AVAILABLE DATA:

◆ ◆ ◆ ◆

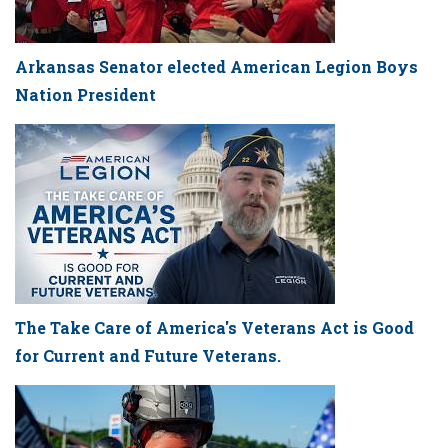
Arkansas Senator elected American Legion Boys
Nation President
The Take Care of America's Veterans Act is Good
for Current and Future Veterans.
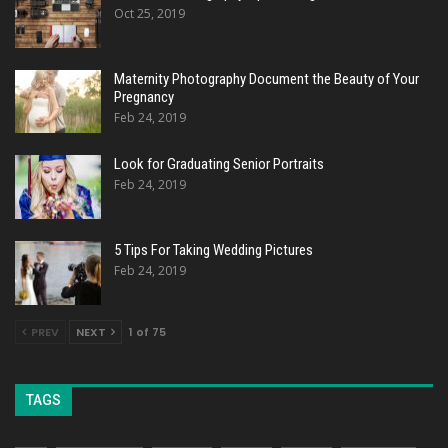
Oct 25, 2019
Maternity Photography Document the Beauty of Your
Pregnancy
Feb 24, 2019
Look for Graduating Senior Portraits
Feb 24, 2019
5 Tips For Taking Wedding Pictures
Feb 24, 2019
PREV
NEXT
1 of 75
TAGS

◆ ◆ ◆ ◆

EXERCISE DETAILS: Output all the records, word for word, with no pictures in the copy.

SOLUTION TO THIS PROBLEM:
Arkansas Senator elected American Legion Boys
Nation President
The Take Care of America's Veterans Act is Good
for Current and Future Veterans.
Oct 25, 2019
Maternity Photography Document the Beauty of Your
Pregnancy
Feb 24, 2019
Look for Graduating Senior Portraits
Feb 24, 2019
5 Tips For Taking Wedding Pictures
Feb 24, 2019
PREV
NEXT
1 of 75
TAGS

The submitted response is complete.